HRC 50: APC calls for greater focus on community-based responses to disinformation

Image: Cathy Chen, illustration from APC policy explainer on disinformation (https://www.apc.org/en/node/37556) Image: Cathy Chen, illustration from APC policy explainer on disinformation (https://www.apc.org/en/node/37556)
Author: 
APC

50th session of the Human Rights Council

13 June 2022 to 08 July 2022

 

High-level discussion on countering the negative impact of disinformation on the enjoyment of human rights

(HRC Resolution 49/21)

28 June 2022

 

Oral statement submitted by the Association for Progressive Communications (APC)

 

The Association for Progressive Communications welcomes the opportunity to engage in this high-level discussion.
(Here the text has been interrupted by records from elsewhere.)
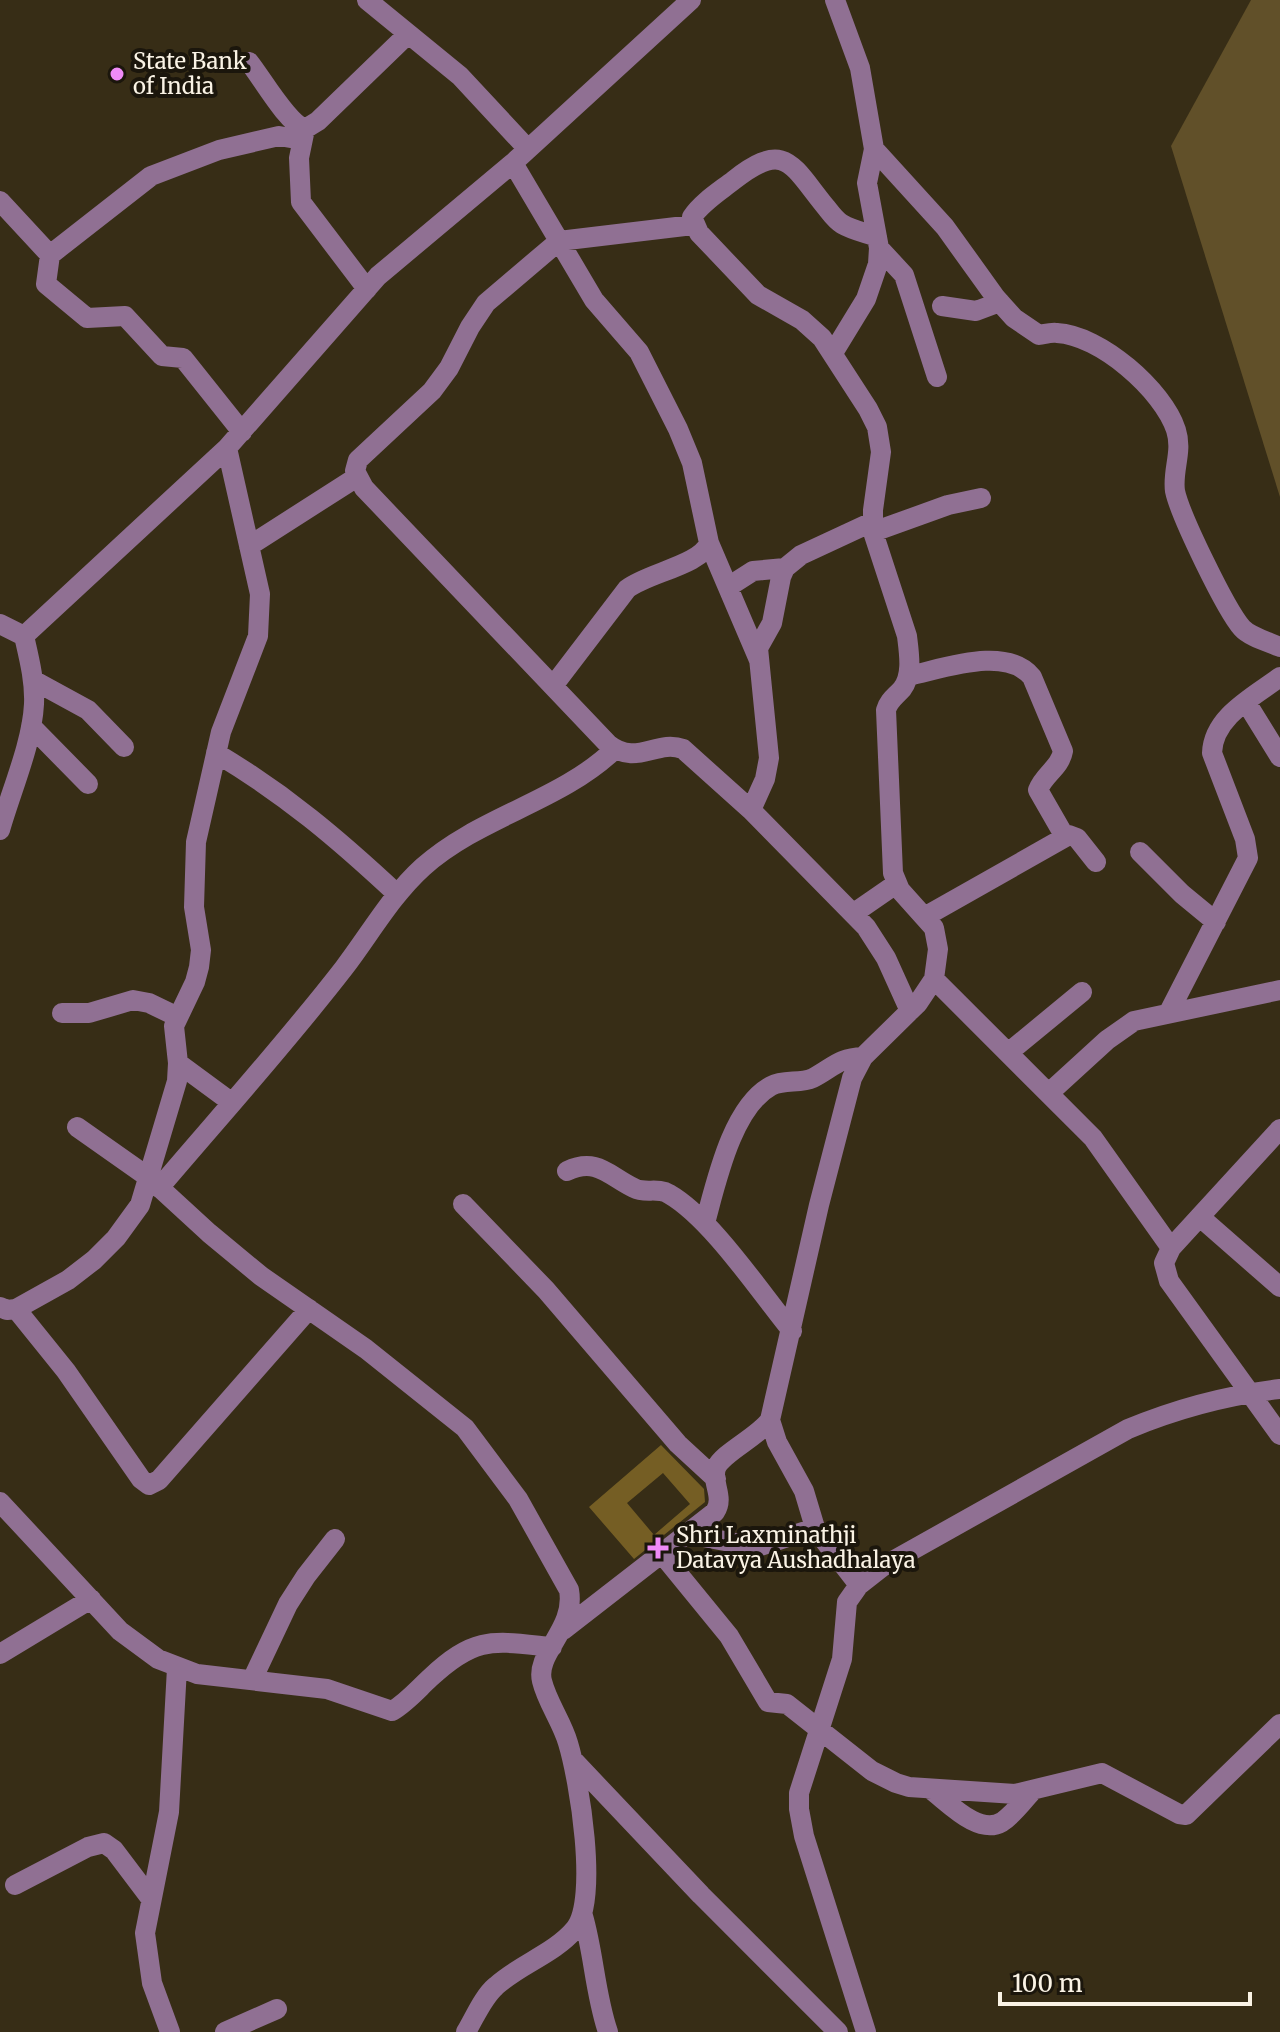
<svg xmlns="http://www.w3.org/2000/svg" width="1280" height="2032" font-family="Merriweather,serif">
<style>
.green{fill:#615029}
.building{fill:#755e24;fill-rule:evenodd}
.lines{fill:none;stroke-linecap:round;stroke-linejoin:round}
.minor{stroke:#907093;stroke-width:20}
.poi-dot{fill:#ef8bf7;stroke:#1b160c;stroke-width:3}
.labels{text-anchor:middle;stroke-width:8;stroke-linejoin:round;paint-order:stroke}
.poi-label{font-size:22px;fill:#faf3e5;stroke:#1b160c;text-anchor:start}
</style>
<rect width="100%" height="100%" fill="#372d16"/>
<!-- green -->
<path class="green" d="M 1251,0 L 1280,0 L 1280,497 L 1171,146 Z"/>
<!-- building -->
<path class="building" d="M 661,1445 L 704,1489 L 705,1502 L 634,1559 L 589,1507 ZM 663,1473 L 690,1504 L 654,1535 L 627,1503 Z"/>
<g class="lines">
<!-- minor -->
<path class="minor" d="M 367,0 L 460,76 L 527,148
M 835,0 L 860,68 L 874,149 L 945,227 L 996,298 L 1014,318 L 1039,335 C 1045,334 1052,332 1057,333 C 1100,335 1163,390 1176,430 C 1183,452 1172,470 1175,491 C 1180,515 1226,610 1242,628 C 1250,637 1269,642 1280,647
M 249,62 C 262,78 287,123 305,129 L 318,121 L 407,35
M 305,129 L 299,158 L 301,202 L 367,289
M 513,163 L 594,300 L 639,352 L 678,429 L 692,463 L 709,543 C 701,565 647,573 627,589 L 553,686
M 0,201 L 50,255 L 46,284 L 87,318 L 125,316 L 162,356 L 183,358 L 242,432
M 693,225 L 559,241 L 486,303 L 470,327 L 449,368 L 432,391 L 358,460 L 355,471 L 364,488 L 608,744 C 637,767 656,739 683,749 L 751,810 L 866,927 L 886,958 L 910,1011
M 879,248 L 904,275 L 937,377
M 50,255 L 151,176 L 219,150 L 279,136 L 302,140
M 942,306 L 976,311 L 1000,302
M 833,353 L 866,299 L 878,264 L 879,248 L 867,183 L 874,149
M 873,532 L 948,505 L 981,498
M 709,543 L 759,660
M 249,546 L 357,477
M 728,587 L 753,571 L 785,568
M 0,624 L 24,636 L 227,448 L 378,276 L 513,163 L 691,0
M 908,676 C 943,669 1006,645 1032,677 L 1063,751 C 1060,768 1044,774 1038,790 L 1065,837
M 33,680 L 88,710 L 124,747
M 1246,702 L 1280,757
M 31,726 L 88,784
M 216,753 C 286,795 337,838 397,894
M 751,810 L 765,779 L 769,758 L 758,648 L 772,623 L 781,577 L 785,568 L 801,555 L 872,522
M 0,830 C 11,791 32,744 34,704 C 35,681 29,658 24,636
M 1140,852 L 1182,894 L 1216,922
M 854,913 L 896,884
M 926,916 L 1069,835 L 1077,838 L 1096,862
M 934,979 L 1093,1138 L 1171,1248
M 1169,1012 L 1248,858 L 1245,839 L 1212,753 C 1213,717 1253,697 1280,677
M 62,1013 L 89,1013 L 133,1000 L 149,1003 L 178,1017
M 1008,1053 L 1082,992
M 178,1063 L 231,1102
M 1049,1093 L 1107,1040 L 1134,1021 L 1280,990
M 77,1127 L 148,1177 L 209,1233 L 261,1276 L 366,1349 L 465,1428 L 518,1499 L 569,1590 C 576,1629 535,1653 542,1681 C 547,1702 562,1722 568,1743 C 579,1779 599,1899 575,1929 C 554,1954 520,1964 496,1986 C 483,1997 475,2017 466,2032
M 1280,1129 L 1171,1248 L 1164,1263 L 1169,1281 L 1280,1435
M 567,1171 C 597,1157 609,1176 634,1188 C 645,1194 658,1187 669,1194 C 711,1218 760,1292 792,1331
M 159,1188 C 221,1115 286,1043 344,968 C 370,934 391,896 423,867 C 480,816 560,802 615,749
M 463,1204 L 546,1290 L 678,1444 L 716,1479
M 1200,1217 L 1280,1287
M 705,1223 C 716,1183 732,1107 771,1086 C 784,1079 800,1084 813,1078 C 834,1067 838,1058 863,1057
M 0,1307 L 7,1310 L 16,1309 L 68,1280 L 94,1260 L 116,1238 L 140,1205 L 177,1081 L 178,1063 L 174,1026 L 195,982 L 199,967 L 201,950 L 194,907 L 196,842 L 221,732 L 258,636 L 260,594 L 227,448
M 16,1309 L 66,1371 L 141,1479 L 149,1485 L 159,1480 L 309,1309
M 770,1420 L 777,1442 L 804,1491 L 816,1531
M 0,1502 L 120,1631 L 158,1659 L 197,1674 L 327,1689 L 392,1711 C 406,1703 418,1689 430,1678 C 476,1635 493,1641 552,1647
M 687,1534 L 757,1547 L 812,1529 L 821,1536 L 859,1585
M 662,1554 L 729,1636 L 768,1702 L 787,1704 L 872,1771 L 896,1783 L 909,1787 L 1015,1794 L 1102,1773 L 1179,1814 L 1186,1815 L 1280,1724
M 563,1630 L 715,1512 C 725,1497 711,1483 716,1468 C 722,1453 758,1437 770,1420 L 819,1205 L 852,1078 L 863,1057 L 918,1003 L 934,979 L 938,949 L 934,928 L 900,890 L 893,873 L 886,710 C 889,700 895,697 902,689 C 913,675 909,653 907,636 L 873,532 L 873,510 L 881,452 L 877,427 L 868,409 L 822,338 L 802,320 L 758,295 L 699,233 L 692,217 C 702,202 720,191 734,180 C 785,140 791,164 825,206 C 830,212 835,220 842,224 C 852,230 866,233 877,237
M 0,1654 L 91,1599
M 253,1678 L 288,1604 L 306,1576 L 335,1539
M 573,1760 L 701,1895 L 838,2032
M 930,1789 C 948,1802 978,1836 1002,1822 C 1014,1814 1024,1800 1033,1790
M 15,1885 L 88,1847 L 104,1843 L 114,1850 L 151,1899
M 583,1916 C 594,1954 595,1994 608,2032
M 170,2032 L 152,1983 L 145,1933 L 169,1812 L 177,1668
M 225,2032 L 277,2009
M 866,2032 L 804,1836 L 799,1809 L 799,1793 L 842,1659 L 847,1602 L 859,1585 L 882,1567 L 1128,1429 C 1176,1409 1229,1395 1280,1389"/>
</g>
<!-- markers -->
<g class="poi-dot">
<circle cx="117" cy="74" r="8"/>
<path d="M654 1536h8v8h8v8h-8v8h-8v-8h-8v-8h8z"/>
</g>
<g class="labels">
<!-- poi labels -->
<g class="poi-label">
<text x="133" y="69">State Bank<tspan x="133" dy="25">of India</tspan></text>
<text x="676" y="1543">Shri Laxminathji<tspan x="676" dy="25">Datavya Aushadhalaya</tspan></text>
</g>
</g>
<!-- scale -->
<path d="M1000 1992v12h250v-12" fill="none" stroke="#faf3e5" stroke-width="4"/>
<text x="1012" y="1992" font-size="24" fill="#faf3e5" stroke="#1b160c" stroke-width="6" paint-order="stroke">100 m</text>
</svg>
As many of those responsible for the organisation of this session, we are concerned with the threats to human rights posed by disinformation.

APC understands disinformation as a multifaceted, global and complex issue that can rather be understood as a symptom of much broader information disorders and deeper structural problems.

Research has shown that disinformation campaigns particularly target women and gender-diverse individuals, marginalised groups, and human rights and environmental activists.

APC is particularly concerned with gendered disinformation that targets not only women, but also feminist struggles and gendered discourse, and is used to silence women, push them to self-censorship, and restrict their civic space.

APC observes that the situation is even more striking from an intersectionality lens: female political leaders and activists from racial, ethnic, religious or other minority groups are targeted far more often than their white colleagues.

For APC, gendered disinformation should be considered as a different phenomenon, separate from gender-based violence online and from disinformation more broadly, since it requires specific monitoring and specific solutions.

As for such solutions, APC is concerned with the trend observed worldwide of responding to disinformation with vague, overly broad and straightforward restrictive legislation, many examples of which make extensive use of criminal provisions.

For APC, renewed efforts should be made to collect and study community-based responses to disinformation, especially those focusing on community narratives and counter-discourse, promoting storytelling and the improved exercise of communication rights and tools by marginalised communities.

As expressed by the Special Rapporteur on freedom of expression in her 2021 report on this issue, “The right to freedom of opinion and expression is not part of the problem, it is the objective and the means for combating disinformation.”